Guide · 06
LAX cannabis rules: TSA, airport police, and what actually happens
Two different sets of rules apply the moment you walk into LAX with cannabis, and travelers routinely confuse them. TSA is a federal agency screening for security threats, not drugs. LAX Airport Police enforce California state law on airport property. Understanding the difference explains why most encounters end in a lot less drama than people expect — and why "less drama" is not the same as "no risk."
What TSA actually does
TSA's screening mission is weapons and explosives, not narcotics. Its own public guidance states that TSA officers are not searching for marijuana or other drugs, and screening procedures aren't designed to look for them. If a TSA officer spots something that looks like cannabis while checking a bag for other reasons, the published policy is to refer the matter to a law enforcement officer — TSA itself does not arrest, cite, or seize on its own authority.

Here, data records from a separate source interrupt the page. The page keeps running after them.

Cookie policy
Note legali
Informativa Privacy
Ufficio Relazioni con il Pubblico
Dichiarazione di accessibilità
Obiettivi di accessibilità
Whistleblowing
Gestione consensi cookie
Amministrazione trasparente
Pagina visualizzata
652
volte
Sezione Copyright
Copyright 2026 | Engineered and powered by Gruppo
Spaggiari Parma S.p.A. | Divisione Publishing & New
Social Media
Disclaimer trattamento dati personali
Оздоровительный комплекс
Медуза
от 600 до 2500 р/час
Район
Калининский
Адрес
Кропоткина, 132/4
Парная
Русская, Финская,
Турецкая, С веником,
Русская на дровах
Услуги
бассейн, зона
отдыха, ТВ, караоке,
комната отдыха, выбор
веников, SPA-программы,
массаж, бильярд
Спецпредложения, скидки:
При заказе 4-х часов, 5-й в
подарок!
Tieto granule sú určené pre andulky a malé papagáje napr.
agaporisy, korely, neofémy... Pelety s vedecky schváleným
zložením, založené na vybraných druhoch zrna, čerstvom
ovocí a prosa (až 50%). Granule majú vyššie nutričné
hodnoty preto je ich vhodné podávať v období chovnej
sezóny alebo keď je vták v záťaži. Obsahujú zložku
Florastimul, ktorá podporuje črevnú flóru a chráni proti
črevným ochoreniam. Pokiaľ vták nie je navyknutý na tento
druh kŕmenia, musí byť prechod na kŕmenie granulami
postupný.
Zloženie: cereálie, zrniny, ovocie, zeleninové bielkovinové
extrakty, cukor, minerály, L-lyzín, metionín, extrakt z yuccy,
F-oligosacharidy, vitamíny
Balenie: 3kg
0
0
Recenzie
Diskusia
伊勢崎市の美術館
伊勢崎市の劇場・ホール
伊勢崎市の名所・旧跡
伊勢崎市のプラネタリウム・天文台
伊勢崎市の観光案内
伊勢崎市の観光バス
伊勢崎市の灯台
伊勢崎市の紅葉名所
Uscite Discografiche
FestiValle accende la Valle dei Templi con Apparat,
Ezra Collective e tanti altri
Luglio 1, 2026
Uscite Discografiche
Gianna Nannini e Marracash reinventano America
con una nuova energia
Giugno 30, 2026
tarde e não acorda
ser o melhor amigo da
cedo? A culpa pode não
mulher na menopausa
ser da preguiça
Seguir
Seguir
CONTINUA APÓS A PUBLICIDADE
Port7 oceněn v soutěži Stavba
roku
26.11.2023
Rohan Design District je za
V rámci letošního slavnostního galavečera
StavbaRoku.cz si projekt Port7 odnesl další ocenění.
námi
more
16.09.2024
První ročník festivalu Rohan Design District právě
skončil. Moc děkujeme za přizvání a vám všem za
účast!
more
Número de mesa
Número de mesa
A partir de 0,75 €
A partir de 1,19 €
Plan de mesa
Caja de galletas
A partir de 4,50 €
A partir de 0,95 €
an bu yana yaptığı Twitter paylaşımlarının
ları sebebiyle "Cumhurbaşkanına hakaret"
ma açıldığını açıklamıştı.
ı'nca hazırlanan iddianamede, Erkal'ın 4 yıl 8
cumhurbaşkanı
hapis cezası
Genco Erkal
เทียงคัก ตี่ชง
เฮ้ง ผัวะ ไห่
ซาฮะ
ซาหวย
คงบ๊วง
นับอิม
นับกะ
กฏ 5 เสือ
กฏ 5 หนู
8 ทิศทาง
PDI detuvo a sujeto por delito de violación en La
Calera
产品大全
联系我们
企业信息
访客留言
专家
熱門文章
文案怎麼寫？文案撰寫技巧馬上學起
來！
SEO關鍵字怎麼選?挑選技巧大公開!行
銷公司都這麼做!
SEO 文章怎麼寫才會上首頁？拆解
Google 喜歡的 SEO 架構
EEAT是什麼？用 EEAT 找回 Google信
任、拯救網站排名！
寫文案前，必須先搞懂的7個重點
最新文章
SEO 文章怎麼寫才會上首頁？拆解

What LAX Airport Police actually do
That referral is where LAX Airport Police (part of Los Angeles World Airports) come in, and they enforce California law — the same law that applies anywhere else in the state. For an adult 21+ carrying a legal personal amount (up to 28.5 grams of flower or 8 grams of concentrate) with no other aggravating factor, the typical outcome reported by travelers and covered in local reporting is confiscation, not arrest. Possession within the legal limit is not a crime for a Californian adult, on or off airport property.
Where it stops being routine
The calculus changes fast with any of these: amounts over the legal limit, product that looks packaged for sale, an active warrant or other unrelated legal issue, or — the one that actually escalates things — trying to board a flight with it (see our flying with weed guide; that's a separate federal issue, not a state one). None of that is legal advice tailored to your situation; if you're ever unsure, the safest move is simply not to bring any into the airport at all.
The practical takeaway
LAX is not a place where legal, personal-amount cannabis reliably triggers arrest for an adult who isn't flying with it. It is also not a place with zero risk, and officers retain discretion. The lowest-friction plan, covered step by step in our layover guide, is simple: if you're buying during a layover, consume nothing you're not finishing before you re-enter the terminal, and never pack any of it — even a gummy — into a bag that's boarding a plane.